In this aspect I feel NP's have a perfect spot in providing health care right along doctors in the future. As far as the writing Rx thing, nurses take pharmacology classes to understand groups and classes of medications before they prescribe them. It the responsibility of the provider to know what they are prescribing for their patients. I think the only provider that REALLY knows medications the most thoroughly is a Pharmacist. ;)

Heather of TX 11:39PM March 09, 2011

Given the content of this article I would never recommend that anyone attend medical school in the future. Why go through all that time, energy and expense when all you needed to do was go to two years of nursing school and then get paid for on-the-job training with somebody else watching over you?
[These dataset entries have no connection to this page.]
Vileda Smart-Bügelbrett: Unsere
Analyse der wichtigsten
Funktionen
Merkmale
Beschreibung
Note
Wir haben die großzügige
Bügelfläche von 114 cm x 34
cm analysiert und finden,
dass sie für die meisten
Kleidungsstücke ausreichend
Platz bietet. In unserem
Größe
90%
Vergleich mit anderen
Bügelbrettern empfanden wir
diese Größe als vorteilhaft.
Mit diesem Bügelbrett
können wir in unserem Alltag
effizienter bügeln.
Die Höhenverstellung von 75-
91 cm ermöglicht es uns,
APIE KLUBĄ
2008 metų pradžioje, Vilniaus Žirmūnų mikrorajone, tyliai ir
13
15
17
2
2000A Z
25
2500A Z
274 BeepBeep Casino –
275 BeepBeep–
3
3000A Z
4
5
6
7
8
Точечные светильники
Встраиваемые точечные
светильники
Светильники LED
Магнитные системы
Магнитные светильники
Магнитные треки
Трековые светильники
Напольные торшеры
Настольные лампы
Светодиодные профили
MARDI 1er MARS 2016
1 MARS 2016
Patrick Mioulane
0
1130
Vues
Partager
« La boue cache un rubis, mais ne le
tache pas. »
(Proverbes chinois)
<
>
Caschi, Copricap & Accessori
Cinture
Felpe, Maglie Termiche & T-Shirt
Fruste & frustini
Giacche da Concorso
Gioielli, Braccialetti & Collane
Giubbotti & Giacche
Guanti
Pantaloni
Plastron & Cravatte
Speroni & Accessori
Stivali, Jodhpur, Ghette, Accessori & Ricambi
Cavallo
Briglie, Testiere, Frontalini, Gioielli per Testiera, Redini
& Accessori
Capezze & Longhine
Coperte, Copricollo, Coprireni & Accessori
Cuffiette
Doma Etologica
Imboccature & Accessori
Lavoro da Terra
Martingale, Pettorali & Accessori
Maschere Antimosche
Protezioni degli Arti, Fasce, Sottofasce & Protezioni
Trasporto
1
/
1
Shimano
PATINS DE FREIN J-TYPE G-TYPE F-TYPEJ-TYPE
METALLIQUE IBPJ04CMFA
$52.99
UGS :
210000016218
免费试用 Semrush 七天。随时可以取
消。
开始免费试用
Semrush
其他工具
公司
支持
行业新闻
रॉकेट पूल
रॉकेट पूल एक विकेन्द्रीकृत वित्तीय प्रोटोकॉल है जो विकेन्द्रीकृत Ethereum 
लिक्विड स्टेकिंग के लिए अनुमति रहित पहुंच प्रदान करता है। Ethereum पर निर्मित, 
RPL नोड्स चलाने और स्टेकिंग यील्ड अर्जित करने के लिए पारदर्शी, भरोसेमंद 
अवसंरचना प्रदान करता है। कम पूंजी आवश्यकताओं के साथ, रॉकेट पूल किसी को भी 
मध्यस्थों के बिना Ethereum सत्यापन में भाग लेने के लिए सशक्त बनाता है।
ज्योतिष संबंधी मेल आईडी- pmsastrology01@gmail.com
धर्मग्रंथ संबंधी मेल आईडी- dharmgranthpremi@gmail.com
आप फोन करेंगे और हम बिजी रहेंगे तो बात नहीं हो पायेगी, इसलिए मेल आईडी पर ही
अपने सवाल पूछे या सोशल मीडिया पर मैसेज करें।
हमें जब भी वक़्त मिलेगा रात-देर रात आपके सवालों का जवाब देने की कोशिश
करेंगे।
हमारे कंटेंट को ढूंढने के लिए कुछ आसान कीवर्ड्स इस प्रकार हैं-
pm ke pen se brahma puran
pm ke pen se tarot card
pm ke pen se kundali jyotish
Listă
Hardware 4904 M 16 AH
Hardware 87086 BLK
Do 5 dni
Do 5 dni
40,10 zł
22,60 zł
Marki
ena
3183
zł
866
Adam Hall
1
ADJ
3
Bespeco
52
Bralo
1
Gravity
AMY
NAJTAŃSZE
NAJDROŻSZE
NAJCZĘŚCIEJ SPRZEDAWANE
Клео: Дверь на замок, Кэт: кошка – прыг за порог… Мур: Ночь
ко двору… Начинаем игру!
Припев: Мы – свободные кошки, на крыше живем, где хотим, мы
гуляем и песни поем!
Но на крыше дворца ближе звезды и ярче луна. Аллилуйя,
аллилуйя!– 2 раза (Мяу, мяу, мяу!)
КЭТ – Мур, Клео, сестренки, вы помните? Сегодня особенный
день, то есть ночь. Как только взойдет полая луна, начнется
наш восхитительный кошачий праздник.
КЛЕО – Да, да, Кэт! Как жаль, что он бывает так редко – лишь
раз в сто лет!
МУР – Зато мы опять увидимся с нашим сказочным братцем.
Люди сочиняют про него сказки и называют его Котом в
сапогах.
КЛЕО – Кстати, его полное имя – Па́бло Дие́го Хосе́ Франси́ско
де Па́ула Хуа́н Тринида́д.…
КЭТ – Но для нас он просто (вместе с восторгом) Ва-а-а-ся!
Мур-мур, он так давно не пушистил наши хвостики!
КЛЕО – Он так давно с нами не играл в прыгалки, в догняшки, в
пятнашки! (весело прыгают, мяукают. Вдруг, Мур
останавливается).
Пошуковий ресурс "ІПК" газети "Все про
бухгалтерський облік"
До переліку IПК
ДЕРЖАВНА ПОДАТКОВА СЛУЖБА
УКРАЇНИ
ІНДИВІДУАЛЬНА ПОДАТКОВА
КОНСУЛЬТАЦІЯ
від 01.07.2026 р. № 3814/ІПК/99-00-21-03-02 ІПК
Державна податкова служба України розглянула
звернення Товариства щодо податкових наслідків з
Heck, US News will even call you "doctor," never minding you don't have a silly thing like a doctorate degree... I guess that could make me a journalist for writing this comment, or maybe a language scholar... gosh, maybe I am a Doctor of Linguistics and I didn't even know it!

I do not oppose the expanded role for nurses in primary care, but the systematic effort to degrade the authority of physicians by lumping us into the same category as other "providers" is a disservice to absolutely everyone except health insurance corporations. In reality real Doctors (MDs and DOs) still hold the responsibility for critical health care decisions-- everybody knows this whenever there is a crisis, including patients, and it become egregiously clear in a law suit. Articles like this one demean our authority, as do inane reviews by untrained insurance representatives following simplistic algorithms. Pretending that superior intelligence (on average at least) and rigorous training do not matter is not what made America great.